Star high school football player shot 6 times returns to cheer on team

An ABC7 Eyewitness News Exclusive
CHICAGO (WLS) -- A star Chicago high school football player badly injured in a shooting has returned to cheer on his team for their big Friday night game.

Everett Henderson, 17, still has a bullet lodged in his chest. He was shot six times on Sept. 10, only three hours after playing a football game against Rich East in Park Forest.

Friday, Henderson met up with his team at Chicago Vocational Career Academy. A star running back, he is moving slowly these days but doctors said the fact that he is moving at all is a miracle.

"I just got a little pain going. A little pain, but I can take it though. I'm real strong. God works in mysterious ways," Henderson said.
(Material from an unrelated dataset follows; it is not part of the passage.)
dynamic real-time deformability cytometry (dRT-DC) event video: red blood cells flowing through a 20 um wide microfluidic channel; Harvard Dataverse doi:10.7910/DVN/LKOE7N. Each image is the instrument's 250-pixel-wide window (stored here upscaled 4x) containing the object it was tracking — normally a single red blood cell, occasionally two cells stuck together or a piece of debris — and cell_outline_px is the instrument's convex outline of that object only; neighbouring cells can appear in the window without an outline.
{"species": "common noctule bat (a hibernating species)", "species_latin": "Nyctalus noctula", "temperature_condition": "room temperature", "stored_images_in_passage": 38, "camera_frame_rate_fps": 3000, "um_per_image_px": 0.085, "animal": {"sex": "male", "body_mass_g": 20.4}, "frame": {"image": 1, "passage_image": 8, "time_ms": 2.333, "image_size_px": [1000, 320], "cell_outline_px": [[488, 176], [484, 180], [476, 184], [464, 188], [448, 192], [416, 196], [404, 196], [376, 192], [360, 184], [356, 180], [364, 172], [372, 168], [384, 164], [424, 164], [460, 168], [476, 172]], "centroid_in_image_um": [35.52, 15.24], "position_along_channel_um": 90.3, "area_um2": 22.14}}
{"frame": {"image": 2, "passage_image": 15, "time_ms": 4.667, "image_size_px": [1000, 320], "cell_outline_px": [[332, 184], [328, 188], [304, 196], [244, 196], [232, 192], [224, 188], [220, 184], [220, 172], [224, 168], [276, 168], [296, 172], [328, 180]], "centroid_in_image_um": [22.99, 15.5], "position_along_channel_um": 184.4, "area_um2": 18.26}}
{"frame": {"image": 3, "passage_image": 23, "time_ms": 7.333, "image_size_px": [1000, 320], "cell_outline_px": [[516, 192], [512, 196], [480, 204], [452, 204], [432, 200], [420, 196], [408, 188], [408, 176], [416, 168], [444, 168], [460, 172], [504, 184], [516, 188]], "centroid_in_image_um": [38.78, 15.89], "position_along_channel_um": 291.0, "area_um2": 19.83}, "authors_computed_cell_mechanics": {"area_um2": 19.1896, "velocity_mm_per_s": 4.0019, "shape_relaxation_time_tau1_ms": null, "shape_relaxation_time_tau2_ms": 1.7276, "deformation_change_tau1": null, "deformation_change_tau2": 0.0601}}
Henderson was shot only six days ago.

"I was just on my porch and a car rolled past. I looked at my phone and it just happened. I tried to run. I didn't get too far, but I got far enough," he said.

Henderson's running skills likely saved him from more shots, but he sustained bullet wounds in his hands, buttocks and abdomen, including one lodged close to his heart. Still, the teenage athlete was determined to return to school and give his teammates a pep talk before Friday night's football game.

"They've been more down than me because a lot of people say I was best person on the team, but in my eyes it's the team," Henderson said.

The Vocational Cavaliers took a knee during the National Anthem in honor of their missing-in-action star player.

"To me as a coach, it is very devastating. I treat all these kids like I do my own son. One game you are rushing for 230 yards, and three hours later you may not play football again," said coach Larry Williams.

In his senior year, Henderson knows his high school football career is over but, he is not ruling out playing in college. The teen's parents say if their son overcame juvenile arthritis he can overcome his latest challenge.

"He always had something that tried to keep him down, but he always overcome, he always took the next step, he always pushed himself," said his father, Everett Henderson, Sr.

"He has a long road ahead of him, but the tenacity Everett has, hopefully he can pull through this," Williams said.

Besides returning to the football field Henderson said he would like to give motivational speeches to kids his age about violence.

"I think me giving out motivational speeches will help a lot of people. 'Cuz I can tell them how I feel, how it feels to get shot, and how to stop being a victim of this," he said.

The person who shot Henderson is still at large.